A week ago, a high school freshmen girl in one of the YMCA programs I volunteer with committed suicide. She had been in the program 2 years- I didn't know her well, but of the 110 participants (not all of whom I know by name), I knew her, have known her older brother for 4 years and when I heard she had died, I was surprised and sad.
When I found out she had killed herself, I was shocked. She was a strong leader in the group, bright, beautiful, and one of those kids who was clearly going places. At 15, she appeared to have it all.
As details came out, it turns out her mother has been in a coma for almost a year, her sister ran away from home, and she was feeling a lot of pressure to step in and take care of the house, her family, etc. The more I have heard, the more I haven't been able to stop thinking about how heartbreaking this whole situation is. Any time a kid dies, especially suicide, it is tragic and painful to hear. I'm sad, but more than that, I'm frustrated.
A week after she died, I joined the memorial group for her on facebook. Over 1000 people had already joined. How is it that a kid can feel so alone, helpless, desperate and sad that she takes her own life and less than a week later 1000 people, some close friends, some strangers, come together to express their love for her and their grief over her loss? Where was everyone a week ago?!? How is it possible that many people care and yet, she felt like she was totally alone? And how many other kids are out there who are just like her? How many kids feel like they want to die while being completely unaware of 1000 people around them??

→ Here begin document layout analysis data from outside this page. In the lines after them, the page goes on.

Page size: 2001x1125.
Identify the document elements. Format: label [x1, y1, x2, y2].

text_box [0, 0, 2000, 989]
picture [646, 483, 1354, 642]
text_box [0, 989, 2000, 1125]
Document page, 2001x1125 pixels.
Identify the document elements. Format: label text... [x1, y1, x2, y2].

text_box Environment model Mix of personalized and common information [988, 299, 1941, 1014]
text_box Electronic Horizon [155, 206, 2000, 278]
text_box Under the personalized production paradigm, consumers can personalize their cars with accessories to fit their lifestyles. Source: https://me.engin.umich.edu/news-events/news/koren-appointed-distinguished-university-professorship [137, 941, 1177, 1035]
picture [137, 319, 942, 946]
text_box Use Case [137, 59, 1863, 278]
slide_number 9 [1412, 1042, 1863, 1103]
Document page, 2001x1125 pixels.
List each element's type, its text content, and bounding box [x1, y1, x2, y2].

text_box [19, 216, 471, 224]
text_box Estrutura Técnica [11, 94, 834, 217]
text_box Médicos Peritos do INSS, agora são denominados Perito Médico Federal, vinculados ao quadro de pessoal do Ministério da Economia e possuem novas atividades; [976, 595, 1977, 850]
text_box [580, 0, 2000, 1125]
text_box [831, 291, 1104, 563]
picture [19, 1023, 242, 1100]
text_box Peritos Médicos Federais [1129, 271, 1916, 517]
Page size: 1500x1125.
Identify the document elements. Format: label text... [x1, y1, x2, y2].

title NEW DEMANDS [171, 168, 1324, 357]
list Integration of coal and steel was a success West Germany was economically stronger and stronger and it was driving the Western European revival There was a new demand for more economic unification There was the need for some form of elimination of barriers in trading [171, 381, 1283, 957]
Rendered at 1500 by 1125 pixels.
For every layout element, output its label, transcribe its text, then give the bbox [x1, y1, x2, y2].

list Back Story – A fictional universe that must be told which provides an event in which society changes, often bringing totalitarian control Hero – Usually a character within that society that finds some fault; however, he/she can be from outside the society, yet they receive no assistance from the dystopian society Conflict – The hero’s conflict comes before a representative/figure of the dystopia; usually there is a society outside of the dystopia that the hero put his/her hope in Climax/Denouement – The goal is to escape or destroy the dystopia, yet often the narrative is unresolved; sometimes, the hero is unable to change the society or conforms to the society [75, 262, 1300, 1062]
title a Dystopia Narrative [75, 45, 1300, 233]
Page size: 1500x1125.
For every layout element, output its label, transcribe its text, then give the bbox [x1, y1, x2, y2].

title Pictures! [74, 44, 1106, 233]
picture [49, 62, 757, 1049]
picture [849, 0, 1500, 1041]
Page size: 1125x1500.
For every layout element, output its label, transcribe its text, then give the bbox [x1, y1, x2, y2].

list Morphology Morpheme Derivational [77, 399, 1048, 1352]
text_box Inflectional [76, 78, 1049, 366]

But I am one of those 1000 people who is a week too late in expressing my care. And while of course I would have helped if I had known, the reality is, as someone who was not part of her daily life, who wasn't close to her or her family, there's not much that I could have done in this situation. And yet, that is what has been on my mind the most.
I work with literally hundreds kids in a variety of youth development programs. I have close relationships with some, but with the majority of them, I play the same role in their lives that I did with this kid. I'm an adult that cares, that is willing to help, that works in youth development specifically because I want to be a resource to kids. And yet, I'm really just a face in the crowd. 1 of 1000 people who exist somewhere in the background of their lives.
I'm an idealist, an optimist, someone who believes in hope and the possibility of making a difference. And yet, I am realistic enough to know that of the vast number of kids I work with, most of them won't be personally affected by me. I'm fine with that, but I can't stop wondering if there is something I could do or say that would stick in their minds enough to prevent this situation from happening. Of 1000 people, some of us need to stand out in a way that isn't a week too late. I don't know what it is exactly, but I'm going to keep thinking about it. 15 year olds shouldn't be dying for no reason.